# To-do item:
Every line in the data below from the one containing "पूर्वी जिला…" down to the one containing "19926 Dilihat", both included, must be retyped exactly; no other line is to appear.

[Items listed in a dataset]

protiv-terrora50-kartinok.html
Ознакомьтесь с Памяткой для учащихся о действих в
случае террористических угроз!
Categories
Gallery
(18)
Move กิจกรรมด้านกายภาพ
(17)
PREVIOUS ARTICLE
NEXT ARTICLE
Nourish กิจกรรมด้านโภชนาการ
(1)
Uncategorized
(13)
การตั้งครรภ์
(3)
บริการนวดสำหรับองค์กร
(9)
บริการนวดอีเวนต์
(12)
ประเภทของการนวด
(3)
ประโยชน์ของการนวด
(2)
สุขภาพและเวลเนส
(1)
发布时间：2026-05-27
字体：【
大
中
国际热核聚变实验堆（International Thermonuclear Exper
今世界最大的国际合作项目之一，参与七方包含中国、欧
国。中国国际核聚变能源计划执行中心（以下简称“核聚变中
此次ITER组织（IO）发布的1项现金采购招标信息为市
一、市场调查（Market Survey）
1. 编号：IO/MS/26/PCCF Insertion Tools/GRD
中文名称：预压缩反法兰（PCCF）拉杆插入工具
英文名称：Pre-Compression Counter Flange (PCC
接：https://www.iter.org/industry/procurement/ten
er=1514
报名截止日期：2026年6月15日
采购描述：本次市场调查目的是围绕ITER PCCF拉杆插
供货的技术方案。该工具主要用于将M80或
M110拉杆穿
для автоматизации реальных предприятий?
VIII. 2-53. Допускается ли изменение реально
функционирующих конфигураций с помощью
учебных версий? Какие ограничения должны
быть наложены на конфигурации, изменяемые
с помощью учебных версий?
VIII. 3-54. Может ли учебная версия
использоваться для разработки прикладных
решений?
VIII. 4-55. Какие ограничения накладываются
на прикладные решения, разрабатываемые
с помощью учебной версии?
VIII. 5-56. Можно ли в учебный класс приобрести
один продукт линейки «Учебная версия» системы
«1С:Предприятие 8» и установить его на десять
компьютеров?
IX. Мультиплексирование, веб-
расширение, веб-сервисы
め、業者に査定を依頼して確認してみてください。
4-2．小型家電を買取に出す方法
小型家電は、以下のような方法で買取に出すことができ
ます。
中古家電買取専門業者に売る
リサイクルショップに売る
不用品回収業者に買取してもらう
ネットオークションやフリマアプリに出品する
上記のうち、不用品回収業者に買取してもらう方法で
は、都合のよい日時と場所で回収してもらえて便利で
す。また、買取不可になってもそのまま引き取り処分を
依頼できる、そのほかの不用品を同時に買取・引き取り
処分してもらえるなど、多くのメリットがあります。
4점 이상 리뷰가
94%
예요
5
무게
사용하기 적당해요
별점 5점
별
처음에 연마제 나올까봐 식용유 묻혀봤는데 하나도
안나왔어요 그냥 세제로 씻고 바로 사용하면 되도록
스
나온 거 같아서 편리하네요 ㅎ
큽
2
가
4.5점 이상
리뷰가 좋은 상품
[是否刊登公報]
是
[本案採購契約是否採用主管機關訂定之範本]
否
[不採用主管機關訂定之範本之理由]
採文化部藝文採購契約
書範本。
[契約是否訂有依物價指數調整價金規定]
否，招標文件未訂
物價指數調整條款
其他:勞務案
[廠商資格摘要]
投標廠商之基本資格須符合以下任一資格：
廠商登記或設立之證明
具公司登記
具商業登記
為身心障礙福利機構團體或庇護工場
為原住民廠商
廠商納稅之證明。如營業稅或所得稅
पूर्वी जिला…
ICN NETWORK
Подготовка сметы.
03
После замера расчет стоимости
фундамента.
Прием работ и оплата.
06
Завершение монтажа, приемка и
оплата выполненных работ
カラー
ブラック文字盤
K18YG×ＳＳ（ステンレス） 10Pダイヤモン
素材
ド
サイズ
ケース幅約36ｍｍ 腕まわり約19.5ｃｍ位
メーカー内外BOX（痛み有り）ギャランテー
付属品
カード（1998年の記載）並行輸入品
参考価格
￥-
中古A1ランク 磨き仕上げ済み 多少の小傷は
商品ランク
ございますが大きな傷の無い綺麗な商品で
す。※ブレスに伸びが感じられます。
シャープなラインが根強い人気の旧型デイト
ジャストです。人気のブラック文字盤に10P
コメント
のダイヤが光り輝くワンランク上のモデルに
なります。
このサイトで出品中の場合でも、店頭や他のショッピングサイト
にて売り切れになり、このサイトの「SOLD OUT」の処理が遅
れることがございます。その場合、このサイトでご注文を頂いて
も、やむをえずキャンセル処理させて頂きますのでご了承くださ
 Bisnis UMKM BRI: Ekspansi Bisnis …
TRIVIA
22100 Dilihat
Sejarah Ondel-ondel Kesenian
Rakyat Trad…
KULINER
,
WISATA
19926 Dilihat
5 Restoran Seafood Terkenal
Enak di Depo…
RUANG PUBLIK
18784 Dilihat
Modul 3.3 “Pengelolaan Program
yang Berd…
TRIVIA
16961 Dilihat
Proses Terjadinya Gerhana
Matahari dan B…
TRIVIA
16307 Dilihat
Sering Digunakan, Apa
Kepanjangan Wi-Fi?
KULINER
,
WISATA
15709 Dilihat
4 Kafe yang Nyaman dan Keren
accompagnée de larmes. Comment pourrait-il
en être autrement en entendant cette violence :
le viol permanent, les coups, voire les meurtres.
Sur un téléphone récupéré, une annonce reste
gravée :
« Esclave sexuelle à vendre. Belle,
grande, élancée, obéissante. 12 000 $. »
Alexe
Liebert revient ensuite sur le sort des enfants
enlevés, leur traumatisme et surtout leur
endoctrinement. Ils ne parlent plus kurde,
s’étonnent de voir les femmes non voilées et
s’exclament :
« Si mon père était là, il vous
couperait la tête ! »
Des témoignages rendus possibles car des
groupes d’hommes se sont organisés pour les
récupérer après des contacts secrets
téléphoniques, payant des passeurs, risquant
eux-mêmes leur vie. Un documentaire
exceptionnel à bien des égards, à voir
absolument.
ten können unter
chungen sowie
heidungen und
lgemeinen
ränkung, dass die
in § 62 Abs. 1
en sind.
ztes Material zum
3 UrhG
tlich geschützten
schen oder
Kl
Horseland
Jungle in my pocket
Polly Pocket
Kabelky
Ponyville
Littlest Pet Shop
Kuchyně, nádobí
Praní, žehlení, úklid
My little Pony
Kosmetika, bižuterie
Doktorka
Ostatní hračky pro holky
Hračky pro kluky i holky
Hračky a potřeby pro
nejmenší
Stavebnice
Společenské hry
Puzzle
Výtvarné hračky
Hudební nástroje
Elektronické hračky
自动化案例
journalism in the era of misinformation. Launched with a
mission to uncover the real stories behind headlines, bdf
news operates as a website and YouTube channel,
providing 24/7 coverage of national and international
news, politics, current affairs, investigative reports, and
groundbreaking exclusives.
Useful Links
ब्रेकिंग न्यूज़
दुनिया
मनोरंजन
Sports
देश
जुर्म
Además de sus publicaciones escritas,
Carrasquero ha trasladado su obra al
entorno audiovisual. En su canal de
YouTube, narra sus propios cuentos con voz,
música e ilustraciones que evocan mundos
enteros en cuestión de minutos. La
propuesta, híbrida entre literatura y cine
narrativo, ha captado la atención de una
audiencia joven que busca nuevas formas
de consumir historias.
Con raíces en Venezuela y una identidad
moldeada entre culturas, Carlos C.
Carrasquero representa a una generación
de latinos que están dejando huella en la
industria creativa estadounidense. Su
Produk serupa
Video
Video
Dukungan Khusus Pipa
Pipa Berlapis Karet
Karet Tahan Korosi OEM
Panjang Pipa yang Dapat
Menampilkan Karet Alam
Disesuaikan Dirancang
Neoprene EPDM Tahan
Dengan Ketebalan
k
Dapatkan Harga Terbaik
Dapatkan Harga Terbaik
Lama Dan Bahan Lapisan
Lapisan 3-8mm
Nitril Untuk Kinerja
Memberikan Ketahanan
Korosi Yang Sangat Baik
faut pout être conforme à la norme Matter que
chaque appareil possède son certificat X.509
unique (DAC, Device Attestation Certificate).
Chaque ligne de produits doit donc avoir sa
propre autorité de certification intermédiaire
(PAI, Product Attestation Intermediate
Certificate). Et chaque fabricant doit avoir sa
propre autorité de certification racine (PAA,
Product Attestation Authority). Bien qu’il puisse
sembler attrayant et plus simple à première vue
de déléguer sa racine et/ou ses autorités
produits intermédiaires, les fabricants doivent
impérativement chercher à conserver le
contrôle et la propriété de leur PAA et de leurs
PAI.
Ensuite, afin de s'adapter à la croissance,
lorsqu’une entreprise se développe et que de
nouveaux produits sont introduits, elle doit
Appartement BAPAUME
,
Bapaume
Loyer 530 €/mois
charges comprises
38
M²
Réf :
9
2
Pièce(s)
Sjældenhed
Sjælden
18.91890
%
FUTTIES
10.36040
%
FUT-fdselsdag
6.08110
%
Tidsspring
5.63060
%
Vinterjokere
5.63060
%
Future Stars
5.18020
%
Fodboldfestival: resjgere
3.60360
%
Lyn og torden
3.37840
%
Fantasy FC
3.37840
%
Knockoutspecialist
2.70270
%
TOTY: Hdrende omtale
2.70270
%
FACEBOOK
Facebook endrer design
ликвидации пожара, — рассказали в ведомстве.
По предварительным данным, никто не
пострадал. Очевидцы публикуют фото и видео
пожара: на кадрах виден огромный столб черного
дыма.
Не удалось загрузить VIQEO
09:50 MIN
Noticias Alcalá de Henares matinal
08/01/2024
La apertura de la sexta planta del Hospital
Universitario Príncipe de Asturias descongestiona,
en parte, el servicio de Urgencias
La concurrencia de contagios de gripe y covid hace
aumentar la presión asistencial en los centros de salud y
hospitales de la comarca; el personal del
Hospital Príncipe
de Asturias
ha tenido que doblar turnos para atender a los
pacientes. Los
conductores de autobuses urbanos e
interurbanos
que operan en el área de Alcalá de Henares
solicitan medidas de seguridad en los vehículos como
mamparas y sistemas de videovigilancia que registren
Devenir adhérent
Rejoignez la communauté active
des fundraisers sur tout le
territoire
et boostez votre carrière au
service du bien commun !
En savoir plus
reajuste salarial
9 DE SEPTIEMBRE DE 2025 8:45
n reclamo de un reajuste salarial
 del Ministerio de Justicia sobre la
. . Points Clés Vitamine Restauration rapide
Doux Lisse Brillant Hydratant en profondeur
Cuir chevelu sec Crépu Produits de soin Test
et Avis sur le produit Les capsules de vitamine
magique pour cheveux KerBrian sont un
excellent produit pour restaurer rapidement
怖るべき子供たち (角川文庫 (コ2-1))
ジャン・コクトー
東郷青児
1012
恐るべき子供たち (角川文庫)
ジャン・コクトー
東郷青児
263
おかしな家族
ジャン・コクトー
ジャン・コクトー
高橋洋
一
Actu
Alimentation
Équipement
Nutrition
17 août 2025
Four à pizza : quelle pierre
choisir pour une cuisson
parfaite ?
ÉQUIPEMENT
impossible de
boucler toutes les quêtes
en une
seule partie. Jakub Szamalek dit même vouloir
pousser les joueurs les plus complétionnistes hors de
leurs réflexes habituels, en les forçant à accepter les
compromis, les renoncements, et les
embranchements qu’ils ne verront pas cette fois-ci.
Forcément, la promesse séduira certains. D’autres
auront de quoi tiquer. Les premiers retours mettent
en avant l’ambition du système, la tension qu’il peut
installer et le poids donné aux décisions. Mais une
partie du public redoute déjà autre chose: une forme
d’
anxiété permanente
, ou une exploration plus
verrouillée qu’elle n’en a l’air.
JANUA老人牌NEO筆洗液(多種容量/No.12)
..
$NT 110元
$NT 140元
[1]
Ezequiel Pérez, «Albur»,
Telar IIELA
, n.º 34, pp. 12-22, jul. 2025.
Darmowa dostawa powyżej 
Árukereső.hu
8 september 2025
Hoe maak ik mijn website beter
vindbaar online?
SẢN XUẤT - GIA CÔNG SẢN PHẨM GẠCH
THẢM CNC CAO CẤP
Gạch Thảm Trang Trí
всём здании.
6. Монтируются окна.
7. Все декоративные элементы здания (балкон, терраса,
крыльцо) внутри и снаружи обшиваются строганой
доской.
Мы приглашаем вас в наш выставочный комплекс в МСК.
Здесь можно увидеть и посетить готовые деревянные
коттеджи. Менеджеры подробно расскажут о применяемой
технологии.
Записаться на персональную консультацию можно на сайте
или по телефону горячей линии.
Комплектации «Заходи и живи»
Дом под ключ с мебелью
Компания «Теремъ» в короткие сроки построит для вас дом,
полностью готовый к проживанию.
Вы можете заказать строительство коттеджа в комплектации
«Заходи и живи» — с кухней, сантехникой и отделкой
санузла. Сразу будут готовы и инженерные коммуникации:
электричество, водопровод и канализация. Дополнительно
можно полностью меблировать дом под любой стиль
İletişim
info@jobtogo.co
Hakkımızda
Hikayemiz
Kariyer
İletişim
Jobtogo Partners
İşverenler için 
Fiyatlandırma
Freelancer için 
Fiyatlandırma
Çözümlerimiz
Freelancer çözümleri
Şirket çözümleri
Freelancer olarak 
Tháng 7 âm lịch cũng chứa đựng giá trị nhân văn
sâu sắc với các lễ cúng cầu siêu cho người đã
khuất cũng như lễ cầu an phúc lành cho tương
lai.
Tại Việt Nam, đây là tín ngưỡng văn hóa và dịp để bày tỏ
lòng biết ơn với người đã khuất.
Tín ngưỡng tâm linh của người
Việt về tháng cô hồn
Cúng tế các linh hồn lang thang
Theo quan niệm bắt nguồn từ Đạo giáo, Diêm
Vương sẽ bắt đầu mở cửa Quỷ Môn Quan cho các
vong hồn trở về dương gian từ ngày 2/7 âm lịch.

# Exercise result:
पूर्वी जिला…
ICN NETWORK
Подготовка сметы.
03
После замера расчет стоимости
фундамента.
Прием работ и оплата.
06
Завершение монтажа, приемка и
оплата выполненных работ
カラー
ブラック文字盤
K18YG×ＳＳ（ステンレス） 10Pダイヤモン
素材
ド
サイズ
ケース幅約36ｍｍ 腕まわり約19.5ｃｍ位
メーカー内外BOX（痛み有り）ギャランテー
付属品
カード（1998年の記載）並行輸入品
参考価格
￥-
中古A1ランク 磨き仕上げ済み 多少の小傷は
商品ランク
ございますが大きな傷の無い綺麗な商品で
す。※ブレスに伸びが感じられます。
シャープなラインが根強い人気の旧型デイト
ジャストです。人気のブラック文字盤に10P
コメント
のダイヤが光り輝くワンランク上のモデルに
なります。
このサイトで出品中の場合でも、店頭や他のショッピングサイト
にて売り切れになり、このサイトの「SOLD OUT」の処理が遅
れることがございます。その場合、このサイトでご注文を頂いて
も、やむをえずキャンセル処理させて頂きますのでご了承くださ
 Bisnis UMKM BRI: Ekspansi Bisnis …
TRIVIA
22100 Dilihat
Sejarah Ondel-ondel Kesenian
Rakyat Trad…
KULINER
,
WISATA
19926 Dilihat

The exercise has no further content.